Para um fotógrafo amador com uma câmera analógica, especialmente quando esta era compacta, tirava-se a foto quase como no escuro, pois não tendo um super visor de LCD de 2 a 3.5 polegadas como nas câmeras digitais atuais e, somente um pequeníssimo visor ao olho, de poucos centímetros, era comum o “erro de paralaxe”. Erro ocorrido quando se achava que se ia fotografar exatamente o enquadramento visto pelo visor, mas que na verdade, a composição saia "mais pra lá" após o filme revelado e a foto ampliada. O visor não correspondia à visão real do objeto a ser fotografado, por se localizar em posição diferente do foco da objetiva, assim, era comum a foto não sair com o recorte escolhido durante o ato fotográfico.


Naturamente, o erro de paralaxe vinha aliado ao amadorismo de se fotografar mais a parede e o teto do que a pessoa retratada, mais a areia e cortar pessoas que estavam posando para a foto em um grande grupo a caminho da praia, ou de se posicionar a câmera na vertical, ao invés da horizontal, posição que seria mais adequada para a foto do grupo em questão - o que pode se tornar um charme a olhos não convencionais em consagração ao "estilo amador".

* MATERIAL DE APOIO
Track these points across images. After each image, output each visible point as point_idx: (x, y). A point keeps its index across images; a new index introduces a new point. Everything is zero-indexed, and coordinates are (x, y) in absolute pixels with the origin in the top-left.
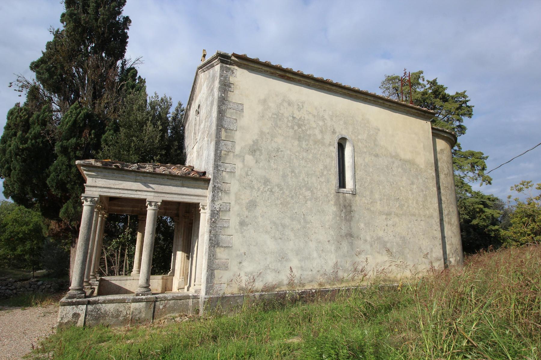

* EXERCÍCIOS PROPOSTOS
**a.** Indique se cada afirmação abaixo está de acordo com o trecho sobre o erro de paralaxe, respondendo sim ou não e citando literalmente as palavras do trecho que decidem a questão.
(i) Nas câmeras analógicas compactas, o visor ficava em posição diferente do foco da objetiva.
(ii) As câmeras analógicas compactas contavam com visores de LCD de 2 a 3.5 polegadas.
(iii) Segundo o trecho, a posição vertical da câmera seria a mais adequada para a foto do grupo mencionado.
**b.** Transcreva, do trecho sobre o erro de paralaxe, a passagem que vai desde "Para um fotógrafo" até "o ato fotográfico.", incluindo este último.

* GABARITO
**a.**
(i) Sim: "por se localizar em posição diferente do foco da objetiva".
(ii) Não: "não tendo um super visor de LCD de 2 a 3.5 polegadas como nas câmeras digitais atuais".
(iii) Não: "ao invés da horizontal, posição que seria mais adequada para a foto do grupo em questão".

**b.**
Para um fotógrafo amador com uma câmera analógica, especialmente quando esta era compacta, tirava-se a foto quase como no escuro, pois não tendo um super visor de LCD de 2 a 3.5 polegadas como nas câmeras digitais atuais e, somente um pequeníssimo visor ao olho, de poucos centímetros, era comum o “erro de paralaxe”. Erro ocorrido quando se achava que se ia fotografar exatamente o enquadramento visto pelo visor, mas que na verdade, a composição saia "mais pra lá" após o filme revelado e a foto ampliada. O visor não correspondia à visão real do objeto a ser fotografado, por se localizar em posição diferente do foco da objetiva, assim, era comum a foto não sair com o recorte escolhido durante o ato fotográfico.